Work instructions: Across the entries below, how many lines have the string "unit" in them? Reply with only the number.
= = = = = = =
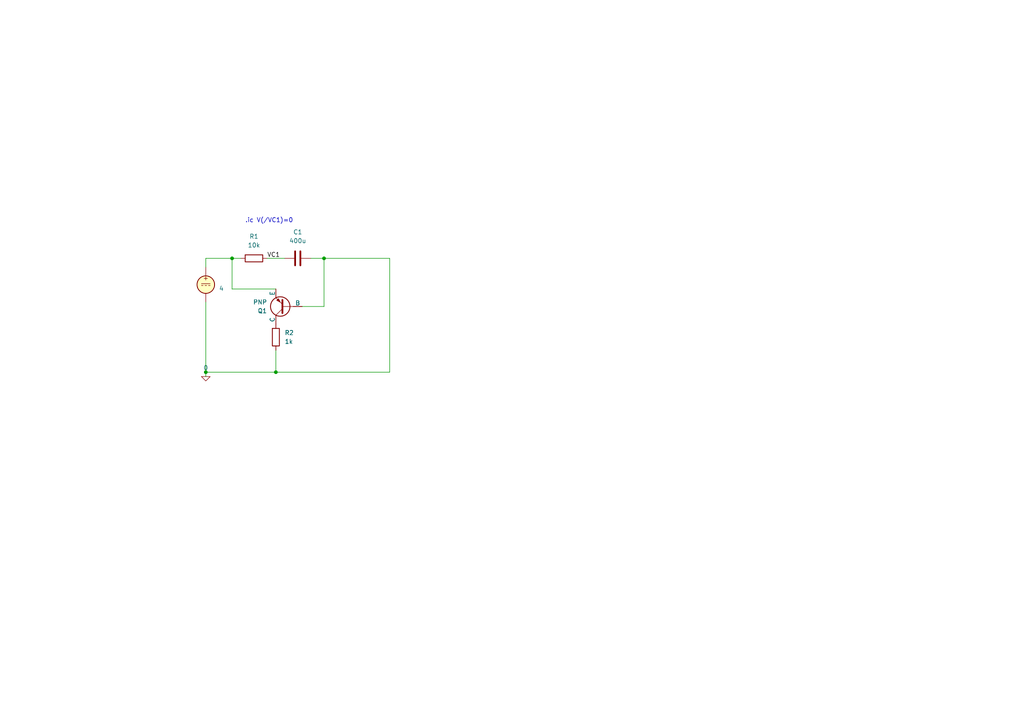
<source format=kicad_sch>
(kicad_sch (version 20230121) (generator eeschema)

  (uuid bb173b4d-9621-4ad4-b8d6-5552f010e489)

  (paper "A4")

  

  (junction (at 59.69 107.95) (diameter 0) (color 0 0 0 0)
    (uuid 0fca5348-04e6-4f17-9104-044a9f5e6184)
  )
  (junction (at 93.98 74.93) (diameter 0) (color 0 0 0 0)
    (uuid 28885fc0-2328-4c75-84d9-0e99c8ac1322)
  )
  (junction (at 67.31 74.93) (diameter 0) (color 0 0 0 0)
    (uuid ccecfb74-694a-49e0-aa3d-5e0f4632df6e)
  )
  (junction (at 80.01 107.95) (diameter 0) (color 0 0 0 0)
    (uuid e1cf6dff-7726-4e65-a7b4-0c95084f5002)
  )

  (wire (pts (xy 113.03 107.95) (xy 113.03 74.93))
    (stroke (width 0) (type default))
    (uuid 0b6ef3bf-8220-4d30-8fce-eb4c6a09f01b)
  )
  (wire (pts (xy 59.69 87.63) (xy 59.69 107.95))
    (stroke (width 0) (type default))
    (uuid 19fb63b1-a566-4997-b309-43f4083941a7)
  )
  (wire (pts (xy 80.01 107.95) (xy 113.03 107.95))
    (stroke (width 0) (type default))
    (uuid 1ea141a2-d10a-405e-b828-4406ea96c773)
  )
  (wire (pts (xy 67.31 74.93) (xy 69.85 74.93))
    (stroke (width 0) (type default))
    (uuid 2b07ad4a-c7e9-4f7e-8878-c5c405084571)
  )
  (wire (pts (xy 93.98 74.93) (xy 93.98 88.9))
    (stroke (width 0) (type default))
    (uuid 2d58ed22-623e-49c5-9c03-3cd74aba2a29)
  )
  (wire (pts (xy 93.98 74.93) (xy 113.03 74.93))
    (stroke (width 0) (type default))
    (uuid 51e2b3bd-ba6b-40e8-be6e-fe2552935306)
  )
  (wire (pts (xy 59.69 77.47) (xy 59.69 74.93))
    (stroke (width 0) (type default))
    (uuid 5d368ec4-e4e0-46e1-82a7-b811c319fe7b)
  )
  (wire (pts (xy 59.69 107.95) (xy 59.69 109.22))
    (stroke (width 0) (type default))
    (uuid 66a82b71-0a50-493f-838d-99ca3ec2a0d0)
  )
  (wire (pts (xy 90.17 74.93) (xy 93.98 74.93))
    (stroke (width 0) (type default))
    (uuid 83c92ce6-acfe-4421-ab24-0c7a6aea547e)
  )
  (wire (pts (xy 67.31 83.82) (xy 67.31 74.93))
    (stroke (width 0) (type default))
    (uuid 8ca5b53e-99df-49e6-bc97-295c5d91a396)
  )
  (wire (pts (xy 59.69 74.93) (xy 67.31 74.93))
    (stroke (width 0) (type default))
    (uuid 97f055d7-3bd4-43db-9d62-8e14fa357cdf)
  )
  (wire (pts (xy 80.01 83.82) (xy 67.31 83.82))
    (stroke (width 0) (type default))
    (uuid b5e81eea-44d2-4888-9187-25923f116577)
  )
  (wire (pts (xy 77.47 74.93) (xy 82.55 74.93))
    (stroke (width 0) (type default))
    (uuid c069afa5-3f81-40a7-bc8e-88a6d9e257ae)
  )
  (wire (pts (xy 93.98 88.9) (xy 87.63 88.9))
    (stroke (width 0) (type default))
    (uuid c3c9f1e7-3318-4029-9fa6-26982441edd4)
  )
  (wire (pts (xy 59.69 107.95) (xy 80.01 107.95))
    (stroke (width 0) (type default))
    (uuid d6b32a70-4307-4014-bea2-c2d2ffe5f34f)
  )
  (wire (pts (xy 80.01 101.6) (xy 80.01 107.95))
    (stroke (width 0) (type default))
    (uuid f34d67f1-647a-455f-9679-0d75520a0845)
  )

  (text ".ic V(/VC1)=0" (at 71.12 64.77 0)
    (effects (font (size 1.27 1.27)) (justify left bottom))
    (uuid 3b71b7c3-9806-4f4c-9261-3544e90a9adc)
  )

  (label "VC1" (at 77.47 74.93 0) (fields_autoplaced)
    (effects (font (size 1.27 1.27)) (justify left bottom))
    (uuid 46b46521-747b-47e6-b4a4-4dc4958579b5)
  )

  (symbol (lib_id "Simulation_SPICE:VDC") (at 59.69 82.55 0) (unit 1)
    (in_bom yes) (on_board yes) (dnp no) (fields_autoplaced)
    (uuid 0aeeac6e-bbc1-4f1e-ac00-fa30abb89f6f)
    (property "Reference" "V1" (at 63.5 81.1502 0)
      (effects (font (size 1.27 1.27)) (justify left) hide)
    )
    (property "Value" "4" (at 63.5 83.6902 0)
      (effects (font (size 1.27 1.27)) (justify left))
    )
    (property "Footprint" "" (at 59.69 82.55 0)
      (effects (font (size 1.27 1.27)) hide)
    )
    (property "Datasheet" "~" (at 59.69 82.55 0)
      (effects (font (size 1.27 1.27)) hide)
    )
    (property "Sim.Pins" "1=+ 2=-" (at 59.69 82.55 0)
      (effects (font (size 1.27 1.27)) hide)
    )
    (property "Sim.Type" "DC" (at 59.69 82.55 0)
      (effects (font (size 1.27 1.27)) hide)
    )
    (property "Sim.Device" "V" (at 59.69 82.55 0)
      (effects (font (size 1.27 1.27)) (justify left) hide)
    )
    (pin "1" (uuid 7bd7b760-ec54-4536-9328-53f968c96044))
    (pin "2" (uuid cf7f508b-f073-4872-b59e-2e5fe8987ad4))
    (instances
      (project "test1"
        (path "/bb173b4d-9621-4ad4-b8d6-5552f010e489"
          (reference "V1") (unit 1)
        )
      )
    )
  )

  (symbol (lib_id "Simulation_SPICE:PNP") (at 82.55 88.9 180) (unit 1)
    (in_bom yes) (on_board yes) (dnp no)
    (uuid 281c9cb1-cd25-4600-a1b5-4a62be50bc45)
    (property "Reference" "Q1" (at 77.47 90.17 0)
      (effects (font (size 1.27 1.27)) (justify left))
    )
    (property "Value" "PNP" (at 77.47 87.63 0)
      (effects (font (size 1.27 1.27)) (justify left))
    )
    (property "Footprint" "" (at 46.99 88.9 0)
      (effects (font (size 1.27 1.27)) hide)
    )
    (property "Datasheet" "~" (at 46.99 88.9 0)
      (effects (font (size 1.27 1.27)) hide)
    )
    (property "Sim.Device" "PNP" (at 82.55 88.9 0)
      (effects (font (size 1.27 1.27)) hide)
    )
    (property "Sim.Type" "GUMMELPOON" (at 82.55 88.9 0)
      (effects (font (size 1.27 1.27)) hide)
    )
    (property "Sim.Pins" "1=C 2=B 3=E" (at 82.55 88.9 0)
      (effects (font (size 1.27 1.27)) hide)
    )
    (pin "1" (uuid a123a2f7-89eb-48f8-aa67-abb7fd2020de))
    (pin "2" (uuid ead74db2-8c2c-43b8-a133-9fb14909d03e))
    (pin "3" (uuid 5d052795-b701-4ec4-b512-e3c6ca1338f2))
    (instances
      (project "test1"
        (path "/bb173b4d-9621-4ad4-b8d6-5552f010e489"
          (reference "Q1") (unit 1)
        )
      )
    )
  )

  (symbol (lib_id "Device:C") (at 86.36 74.93 90) (unit 1)
    (in_bom yes) (on_board yes) (dnp no) (fields_autoplaced)
    (uuid 82194dff-31d0-4c53-8190-4e8d60604661)
    (property "Reference" "C1" (at 86.36 67.31 90)
      (effects (font (size 1.27 1.27)))
    )
    (property "Value" "400u" (at 86.36 69.85 90)
      (effects (font (size 1.27 1.27)))
    )
    (property "Footprint" "" (at 90.17 73.9648 0)
      (effects (font (size 1.27 1.27)) hide)
    )
    (property "Datasheet" "~" (at 86.36 74.93 0)
      (effects (font (size 1.27 1.27)) hide)
    )
    (pin "1" (uuid 65668d8f-b68c-4af5-8c7d-666fbae5932b))
    (pin "2" (uuid 29d9bd6d-730d-489a-8ef2-1fa1319c7243))
    (instances
      (project "test1"
        (path "/bb173b4d-9621-4ad4-b8d6-5552f010e489"
          (reference "C1") (unit 1)
        )
      )
    )
  )

  (symbol (lib_id "Device:R") (at 80.01 97.79 0) (unit 1)
    (in_bom yes) (on_board yes) (dnp no) (fields_autoplaced)
    (uuid a086ff9f-7695-4380-9191-daf136db8934)
    (property "Reference" "R2" (at 82.55 96.52 0)
      (effects (font (size 1.27 1.27)) (justify left))
    )
    (property "Value" "1k" (at 82.55 99.06 0)
      (effects (font (size 1.27 1.27)) (justify left))
    )
    (property "Footprint" "" (at 78.232 97.79 90)
      (effects (font (size 1.27 1.27)) hide)
    )
    (property "Datasheet" "~" (at 80.01 97.79 0)
      (effects (font (size 1.27 1.27)) hide)
    )
    (pin "1" (uuid 3547ce8d-9546-4661-8771-39d195b47f5e))
    (pin "2" (uuid 7736f588-ec0d-4046-bf22-3eadbb5f0d24))
    (instances
      (project "test1"
        (path "/bb173b4d-9621-4ad4-b8d6-5552f010e489"
          (reference "R2") (unit 1)
        )
      )
    )
  )

  (symbol (lib_id "Simulation_SPICE:0") (at 59.69 109.22 0) (unit 1)
    (in_bom yes) (on_board yes) (dnp no) (fields_autoplaced)
    (uuid bbbc7ddd-6c2e-4e27-a37a-a44b6341fe64)
    (property "Reference" "#GND01" (at 59.69 111.76 0)
      (effects (font (size 1.27 1.27)) hide)
    )
    (property "Value" "0" (at 59.69 106.68 0)
      (effects (font (size 1.27 1.27)))
    )
    (property "Footprint" "" (at 59.69 109.22 0)
      (effects (font (size 1.27 1.27)) hide)
    )
    (property "Datasheet" "~" (at 59.69 109.22 0)
      (effects (font (size 1.27 1.27)) hide)
    )
    (pin "1" (uuid 5f1895ca-5076-403c-bd90-126bad303507))
    (instances
      (project "test1"
        (path "/bb173b4d-9621-4ad4-b8d6-5552f010e489"
          (reference "#GND01") (unit 1)
        )
      )
    )
  )

  (symbol (lib_id "Device:R") (at 73.66 74.93 90) (unit 1)
    (in_bom yes) (on_board yes) (dnp no) (fields_autoplaced)
    (uuid e48963e2-14ed-43d0-bafb-680763ed2ad1)
    (property "Reference" "R1" (at 73.66 68.58 90)
      (effects (font (size 1.27 1.27)))
    )
    (property "Value" "10k" (at 73.66 71.12 90)
      (effects (font (size 1.27 1.27)))
    )
    (property "Footprint" "" (at 73.66 76.708 90)
      (effects (font (size 1.27 1.27)) hide)
    )
    (property "Datasheet" "~" (at 73.66 74.93 0)
      (effects (font (size 1.27 1.27)) hide)
    )
    (pin "1" (uuid 37af1aa8-f1e9-471e-95e1-eaa456f28846))
    (pin "2" (uuid a4719576-3a6b-4908-964a-96f8a128b05d))
    (instances
      (project "test1"
        (path "/bb173b4d-9621-4ad4-b8d6-5552f010e489"
          (reference "R1") (unit 1)
        )
      )
    )
  )

  (sheet_instances
    (path "/" (page "1"))
  )
)

</source>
= = = = = = =
Exercise solution: 12